__TASK DIRECTIONS__
In the entries below, find every line with the string "Phone" and copy it.

(Extracted page text data)
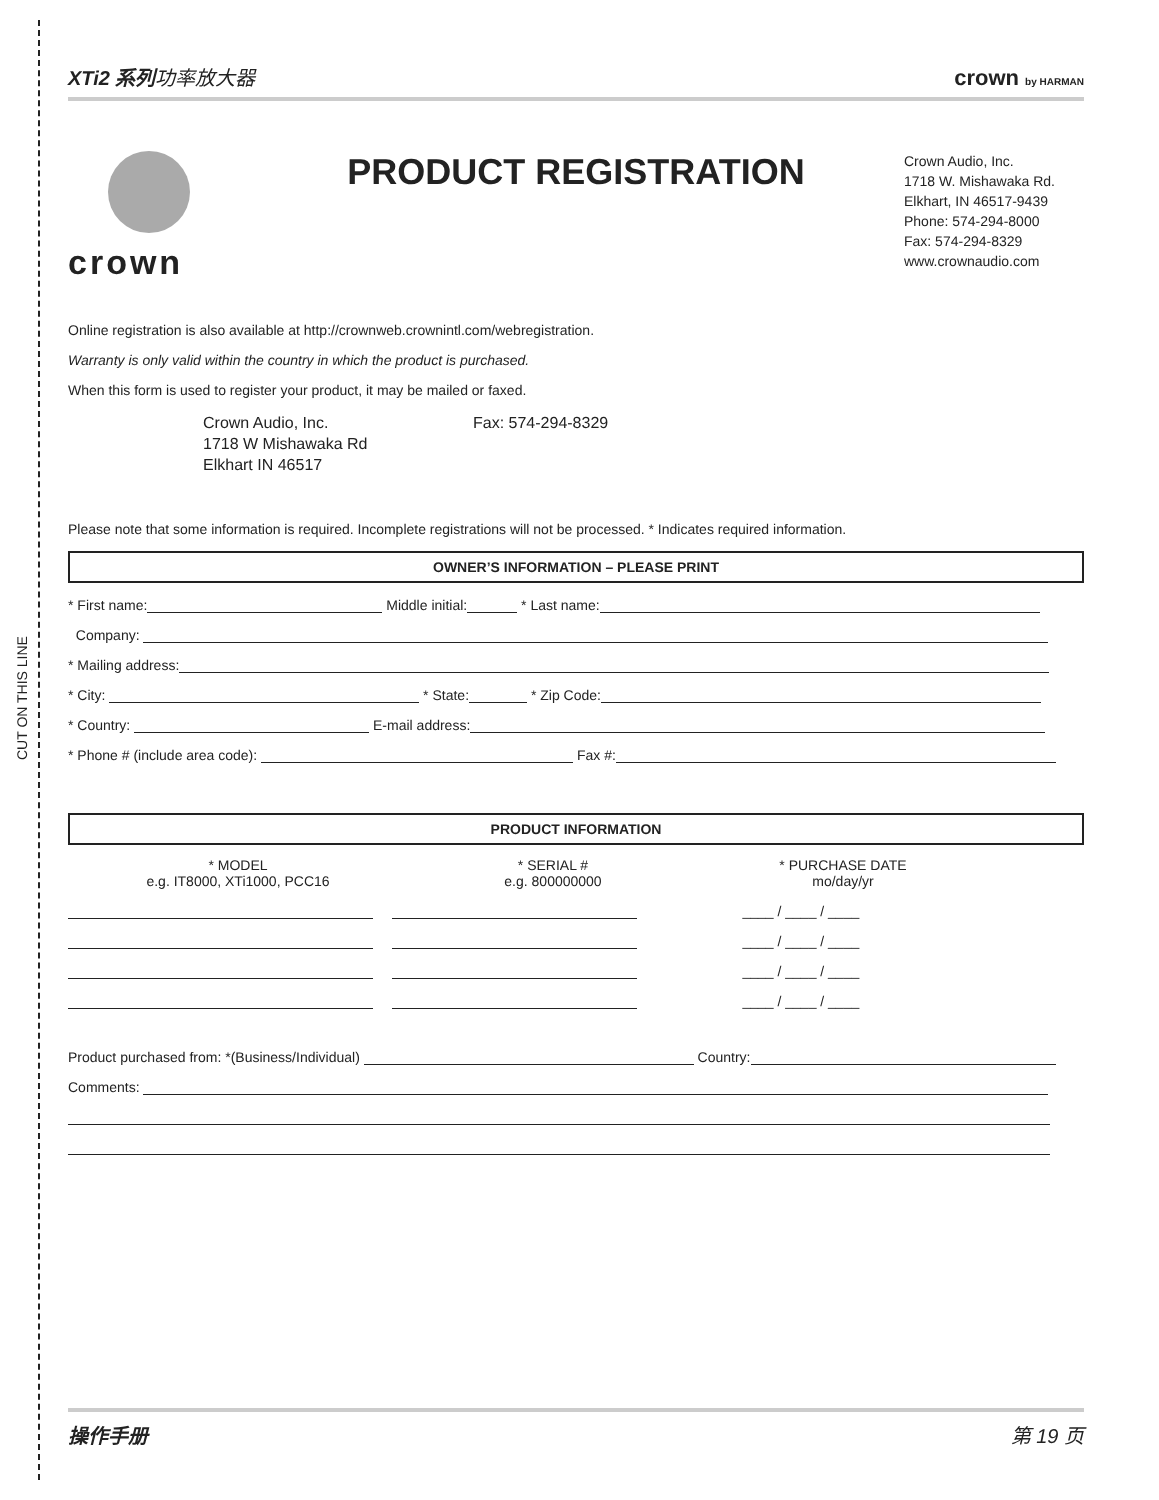CUT ON THIS LINE
XTi2 系列功率放大器 crown by HARMAN
crown PRODUCT REGISTRATION
Crown Audio, Inc.
1718 W. Mishawaka Rd.
Elkhart, IN 46517-9439
Phone: 574-294-8000
Fax: 574-294-8329
www.crownaudio.com
Online registration is also available at http://crownweb.crownintl.com/webregistration.
Warranty is only valid within the country in which the product is purchased.
When this form is used to register your product, it may be mailed or faxed.
Crown Audio, Inc.
1718 W Mishawaka Rd
Elkhart IN 46517
Fax: 574-294-8329
Please note that some information is required. Incomplete registrations will not be processed. * Indicates required information.
OWNER’S INFORMATION – PLEASE PRINT
* First name: Middle initial: * Last name:
Company:
* Mailing address:
* City: * State: * Zip Code:
* Country: E-mail address:
* Phone # (include area code): Fax #:
PRODUCT INFORMATION
* MODEL
e.g. IT8000, XTi1000, PCC16
* SERIAL #
e.g. 800000000
* PURCHASE DATE
mo/day/yr
____ / ____ / ____
____ / ____ / ____
____ / ____ / ____
____ / ____ / ____
Product purchased from: *(Business/Individual) Country:
Comments:
操作手册 第 19 页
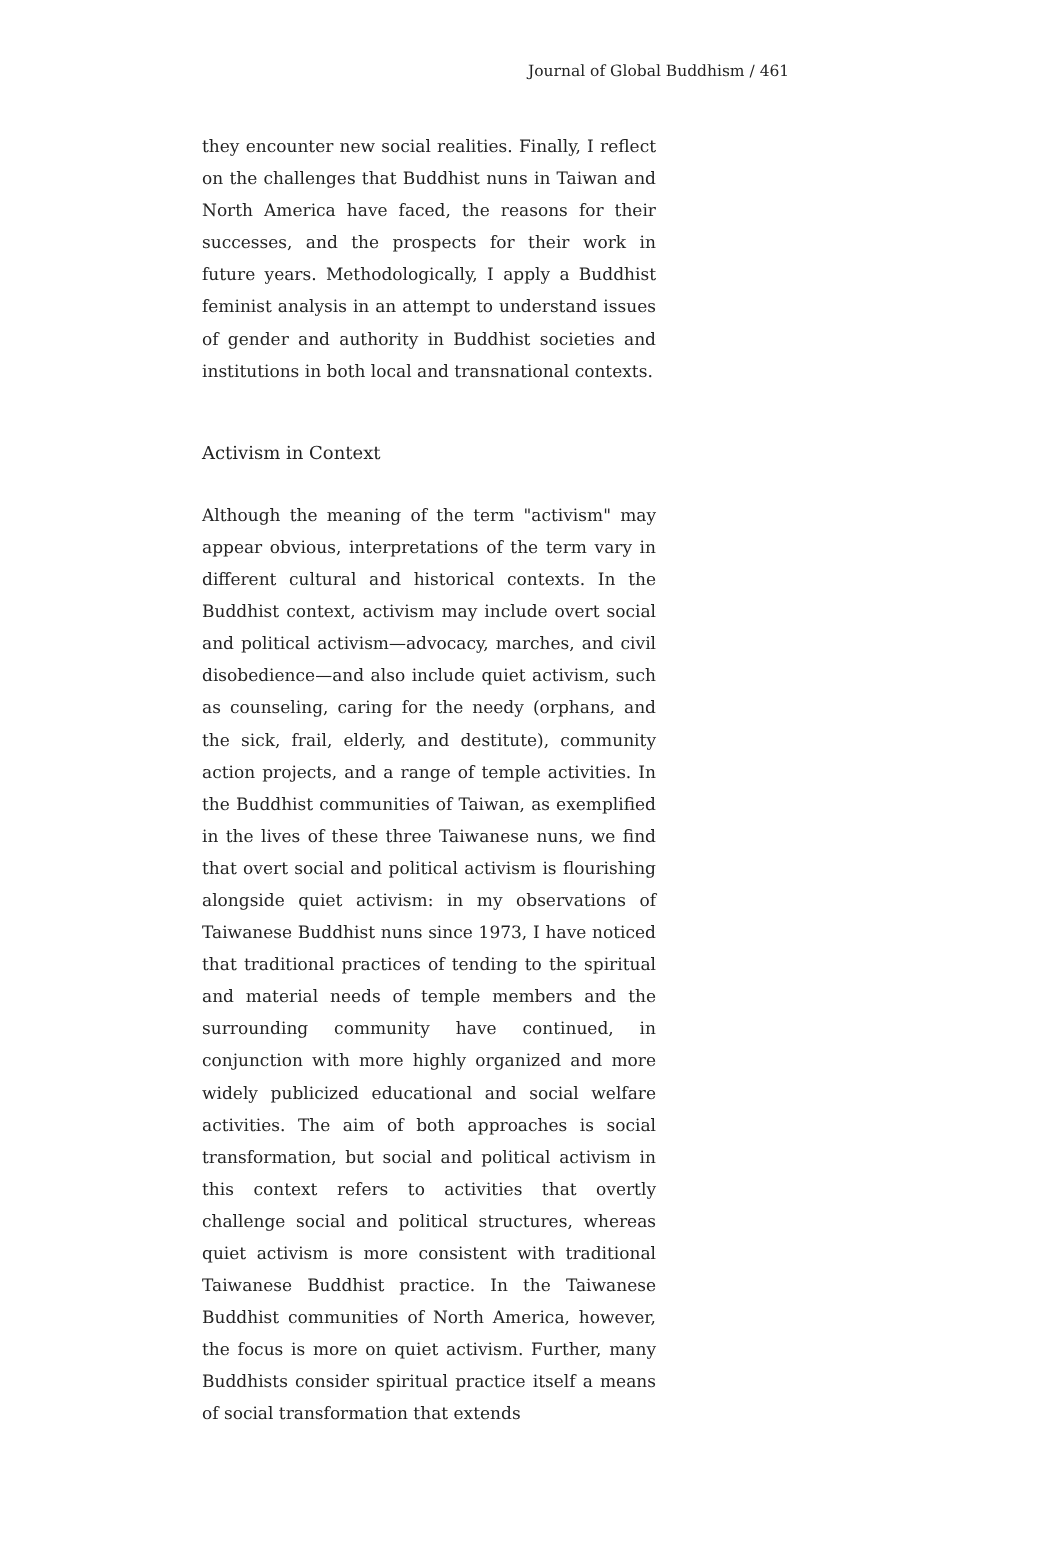Journal of Global Buddhism / 461
they encounter new social realities. Finally, I reflect on the challenges that Buddhist nuns in Taiwan and North America have faced, the reasons for their successes, and the prospects for their work in future years. Methodologically, I apply a Buddhist feminist analysis in an attempt to understand issues of gender and authority in Buddhist societies and institutions in both local and transnational contexts.
Activism in Context
Although the meaning of the term "activism" may appear obvious, interpretations of the term vary in different cultural and historical contexts. In the Buddhist context, activism may include overt social and political activism—advocacy, marches, and civil disobedience—and also include quiet activism, such as counseling, caring for the needy (orphans, and the sick, frail, elderly, and destitute), community action projects, and a range of temple activities. In the Buddhist communities of Taiwan, as exemplified in the lives of these three Taiwanese nuns, we find that overt social and political activism is flourishing alongside quiet activism: in my observations of Taiwanese Buddhist nuns since 1973, I have noticed that traditional practices of tending to the spiritual and material needs of temple members and the surrounding community have continued, in conjunction with more highly organized and more widely publicized educational and social welfare activities. The aim of both approaches is social transformation, but social and political activism in this context refers to activities that overtly challenge social and political structures, whereas quiet activism is more consistent with traditional Taiwanese Buddhist practice. In the Taiwanese Buddhist communities of North America, however, the focus is more on quiet activism. Further, many Buddhists consider spiritual practice itself a means of social transformation that extends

__SOLUTION TO THE PROBLEM__
Phone: 574-294-8000
* Phone # (include area code): Fax #:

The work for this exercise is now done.